The snow that covered the mountain peaks of the Sierra Nevada never fell at this level, but the driving rain obscured her vision, despite the windscreen wipers working at double speed. Within minutes of leaving the castle she was desperately trying to negotiate the steep, winding road, and she gripped the wheel, remembering the first time she had driven to El Castillo de Leon.
Had she known then that she would lose her heart to the stern-faced Duque, would she have come? she wondered as tears streamed down her face. The answer was an unequivocal yes. She had been prepared to do anything to help her father—but now she had to protect her baby.
As she rounded the next bend she saw a car coming towards her, and to her utter shock she realised that it was Javier behind the wheel. Panic stricken, she hit the accelerator and the powerful sportscar surged forwards. The wheels spun on the wet ground and suddenly she was hurtling towards the trees that were all that stood between the road and the sheer drop over the side of the mountain.
She was going too fast—she couldn’t stop—and she screamed before she plunged into blackness.
‘Grace, open your eyes.’
The strangely disembodied voice sounded again, and with an effort Grace forced open her eyelids to stare up at an unfamiliar face. ‘Who…?’ Her whisper was a tiny breath of sound and the stranger smiled gently.
‘You’ve been in an accident, but everything’s going to be okay. You’re husband’s here.’
Grace barely heard the doctor’s words. Vague, broken images flashed into her mind—trees racing towards her at an incredible speed, the sound of the windscreen shattering, and she was filled with a feeling of utter dread. ‘My baby…?’
She was aware of a ragged groan from the other side of the bed, but all her attention was focused on the doctor as he slowly shook his head.
‘I’m sorry. You were in the early stages of pregnancy, but I’m afraid there was nothing we could do. I realise it’s no consolation right now, but your injuries are relatively minor and there’s no reason why you shouldn’t have another baby in the future.’ The doctor patted her awkwardly and stood up. ‘I’ll leave you alone now,’ he murmured to Javier. ‘Your wife was incredibly lucky that the trees acted as a barrier and prevented her car from crashing down the mountainside. Her cuts and bruises will heal, but losing your child must be devastating for both of you.’

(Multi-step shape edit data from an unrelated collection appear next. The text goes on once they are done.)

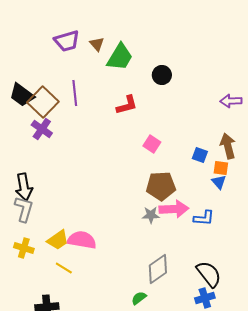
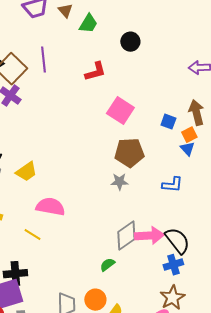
green trapezoid: (120, 57) -> (88, 24), size x0.7
pink square: (152, 144) -> (120, 111), size x1.5
orange square: (221, 168) -> (189, 135), turned -35
pink arrow: (174, 209) -> (149, 236), moved
yellow trapezoid: (58, 240) -> (26, 172), moved

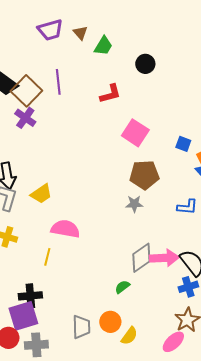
yellow line: (32, 235) -> (47, 257), turned 72

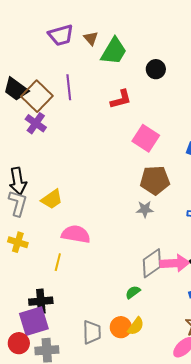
green trapezoid: (103, 46) -> (114, 51), size x1.4
yellow semicircle: (129, 336) -> (136, 326), moved

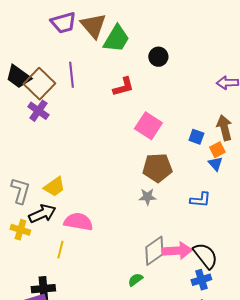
brown triangle: (91, 38) -> (93, 26), size x1.8
black arrow: (18, 181) -> (42, 214), moved, turned -104

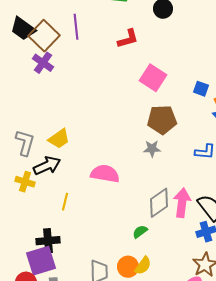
pink semicircle: (78, 222) -> (105, 174), moved
pink arrow: (177, 251) -> (182, 203), turned -80

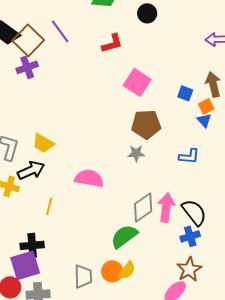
purple line: (76, 27) -> (60, 31), turned -30
purple cross: (43, 63) -> (27, 67), turned 35
yellow trapezoid: (59, 139) -> (43, 143), turned 65
green semicircle: (140, 232) -> (124, 236), size x1.8

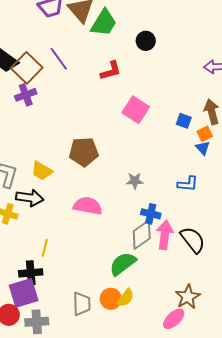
brown pentagon: (146, 124) -> (84, 152), moved
black arrow: (31, 170) -> (30, 198), turned 32
yellow line: (49, 206) -> (45, 248), moved
blue cross: (190, 236) -> (151, 214), moved, turned 30

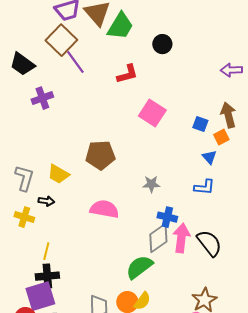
brown square: (27, 68) -> (61, 40), moved
blue triangle: (203, 148) -> (209, 157), moved
black arrow: (30, 198) -> (46, 201), size x0.6
yellow line: (45, 248) -> (46, 251), moved

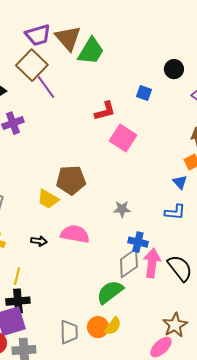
black circle: (162, 44) -> (174, 69), moved
red L-shape: (127, 74) -> (105, 111), moved
blue square: (200, 124) -> (144, 93), moved
yellow trapezoid: (58, 174) -> (48, 199), moved
black arrow: (46, 201) -> (39, 241), moved

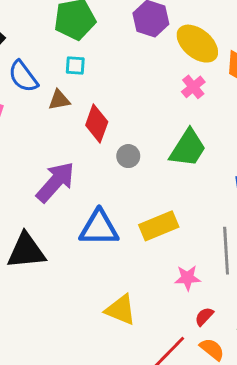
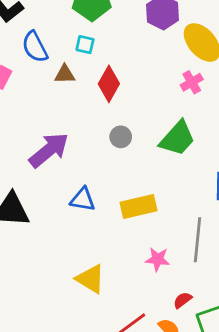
red diamond: (97, 124) -> (109, 84), moved
blue triangle: (99, 228) -> (83, 199), size x0.7
red semicircle: (204, 316) -> (183, 300), moved

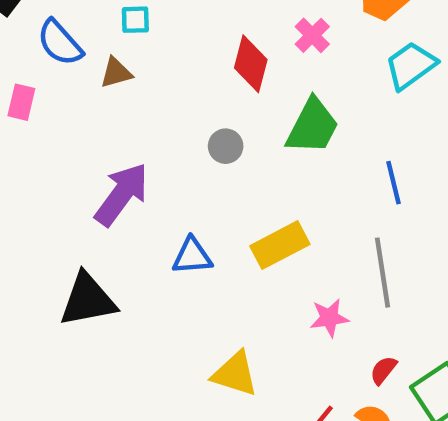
red diamond: (109, 84) -> (251, 64), moved

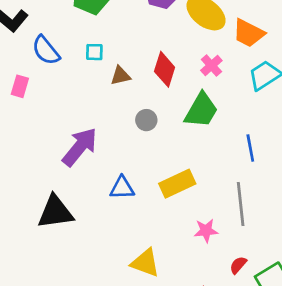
cyan square: (135, 20) -> (94, 52), moved
pink cross: (312, 35) -> (211, 65), moved
brown triangle: (116, 73) -> (121, 76), moved

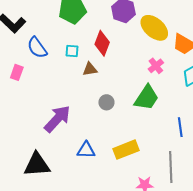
red diamond: (165, 69) -> (102, 43), moved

Grace closed her eyes and tears seeped from beneath her lashes. Her heart felt as though it had been scraped raw, and she just wanted to be left alone to cry in private.
Had Javier gone? She opened her eyes again and met his dark, unfathomable gaze. His face looked as though it had been sculpted from granite and as she stared at him she noted the nerve that jumped in his cheek. ‘I’m sorry,’ she whispered, although she didn’t know why. It was herself she felt sorry for, and her baby who she had let down so terribly.

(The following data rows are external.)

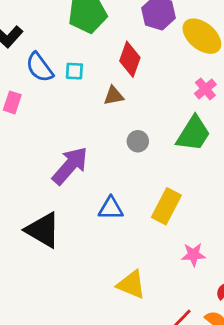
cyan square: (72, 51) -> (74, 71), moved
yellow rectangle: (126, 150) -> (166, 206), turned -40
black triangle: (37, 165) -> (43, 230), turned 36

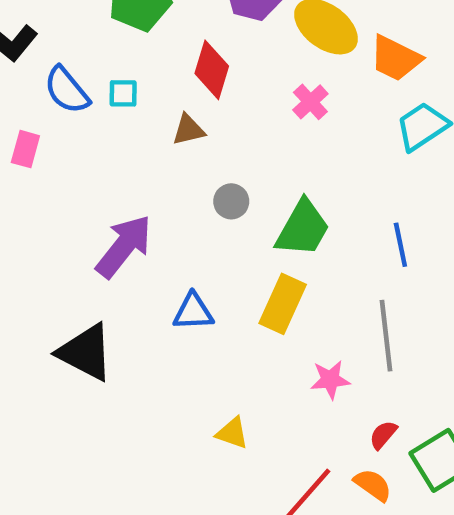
pink cross: (205, 89) -> (310, 102), moved
green trapezoid: (193, 134) -> (303, 228), moved
yellow triangle: (131, 285) -> (232, 433), size x0.7

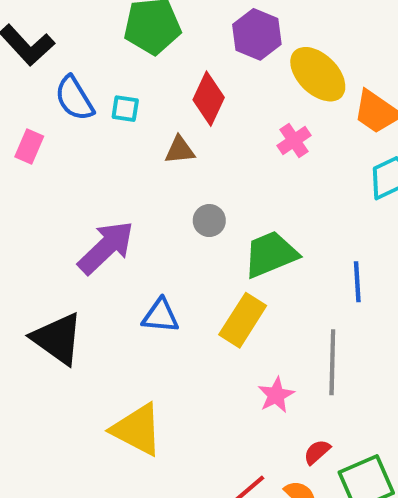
green trapezoid: (303, 228) -> (271, 254), turned -150
pink star: (330, 380) -> (276, 395), turned -30
yellow triangle: (232, 433) -> (137, 430), moved, size x1.8

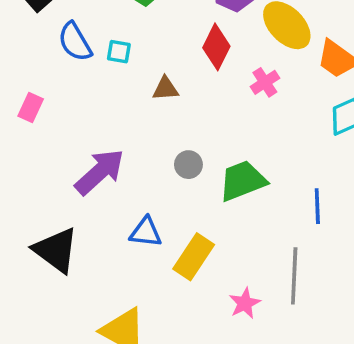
red diamond: (209, 99) -> (216, 47), moved
pink rectangle: (29, 146) -> (31, 107), moved
gray circle: (209, 221) -> (188, 165), moved
yellow rectangle: (243, 320) -> (194, 257), moved

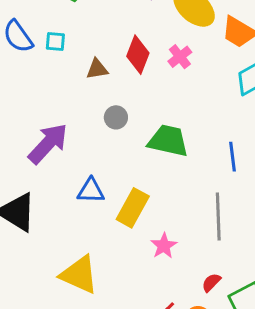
red diamond: (216, 47) -> (138, 55), moved
gray circle: (188, 165) -> (116, 117), moved
green trapezoid: (243, 181) -> (168, 141), turned 39
pink star: (245, 303) -> (164, 246), moved

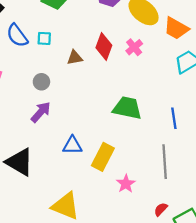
gray circle: (116, 117) -> (41, 82), moved
purple arrow: (48, 144) -> (41, 112), size x0.7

More tears fell and Javier watched them, no flicker of emotion on his face. ‘You weren’t going to tell me about the baby, were you?’ he said, his voice rasping in his throat.

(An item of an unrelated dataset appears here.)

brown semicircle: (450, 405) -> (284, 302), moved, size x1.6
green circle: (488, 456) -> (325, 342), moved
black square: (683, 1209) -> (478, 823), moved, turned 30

‘How could I?’ she demanded bitterly. ‘When I’d just learned from Lucita that you had deliberately planned for me to conceive your child and intended to take him…or her…from me after our divorce.’ Her voice faltered but she forced herself to go on. ‘I know about the final clause in your grandfather’s will.’
‘Dios, there is no final clause,’ Javier growled, making an effort to keep his voice down. ‘What you heard, and chose to believe, was the spiteful, overactive imagination of a spoiled girl who had become more obsessed with me than I realised.’
Grace stared at him wildly, unable to take in what he was telling her. ‘But Lucita…’
‘Told you a pack of lies. I never told her the reason for our marriage, but her father and my grandfather were old friends and she overheard Carlos telling Miguel about the marriage stipulation he had added to his will. The rest she made up.’